Is there one person paid to run the US possessing even a small appreciation of irony? Let’s look at that accusation on causality for two secs. OK. One sec. Because it is quite remarkable, isn’t it, when the US government endorses the idea that a powerful global actor has to clean up the messes it makes on foreign soil. Forget Iraq. Forget Afghanistan. Forget Viet Nam, Cambodia or Laos. Forget the Arctic ice pack melting away like all those pledges to build a better Haiti. Forget, even, a drone missile or two being an uninvited guest at a Pakistani wedding. Forget all the messes where the US govt wears the label of proximate cause like Gilligan wears a cap.
Forget them and focus on Haiti. After four decades or so of propping up a series of Olympic medalists in the decathlon of brutal, corrupt, incompetent, venal (but anti-communist!) political leadership – not to mention that sordid little CIA relationship with local paramilitary butchers and other political interference – you would think the USG might shy away from the promoting an idea that proximate cause engenders political and moral responsibility in the poorest place in the Western hemisphere.
In the end, though, perhaps the bigger danger comes not from the US’s lack of introspection, but from peddling the idea that bacteria can be the cause of so much destruction. (More on that next post). The cholera disaster in Haiti is caused by the interaction of vibrio cholera with a dysfunctional sanitation system, with paradigmatic urban slums, with an almost unprecedented level of abject poverty.
And on the proximate causes of that mess, both US and Haitian politicians seem unsurprisingly silent.
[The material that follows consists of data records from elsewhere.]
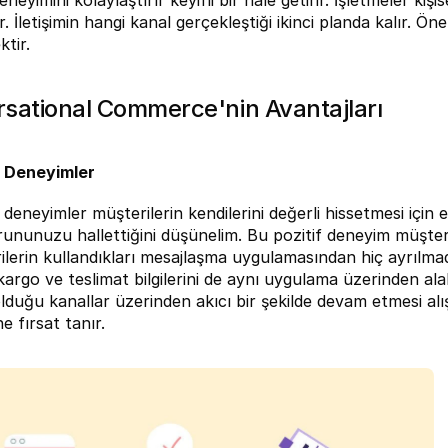
eneyimini kolaylaştırır keyifli bir hale getirir. İşletmeler kişise
r. İletişimin hangi kanal gerçekleştiği ikinci planda kalır. Önem
tir.
sational Commerce'nin Avantajları
 Deneyimler
eneyimler müşterilerin kendilerini değerli hissetmesi için et
rununuzu hallettiğini düşünelim. Bu pozitif deneyim müşteril
lerin kullandıkları mesajlaşma uygulamasından hiç ayrılmada
argo ve teslimat bilgilerini de aynı uygulama üzerinden alabi
lduğu kanallar üzerinden akıcı bir şekilde devam etmesi alı
ne fırsat tanır.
Ditto for the Center for Disease Control, who managed to predict that the risk of cholera introduction into Haiti was low, presumably because they naively assumed the thousands and thousands of people making up the relief armada were well-wiped westerners who did their business in the plush Hotel Karibe. Ditto for most of the relief effort, who seem uninterested in answerability for Haiti’s mess despite its longstanding moniker as the “Republic of NGOs”.
Special kudos, though, for the lawyers suing the UN over cholera. Such a nice example of the little guy taking a pop at power. But if you want to introduce some accountability for the woes of Haiti, maybe the brave lawyers should leave blue-helmeted Nepalese peasants alone and go after those champions of justice on Capitol Hill.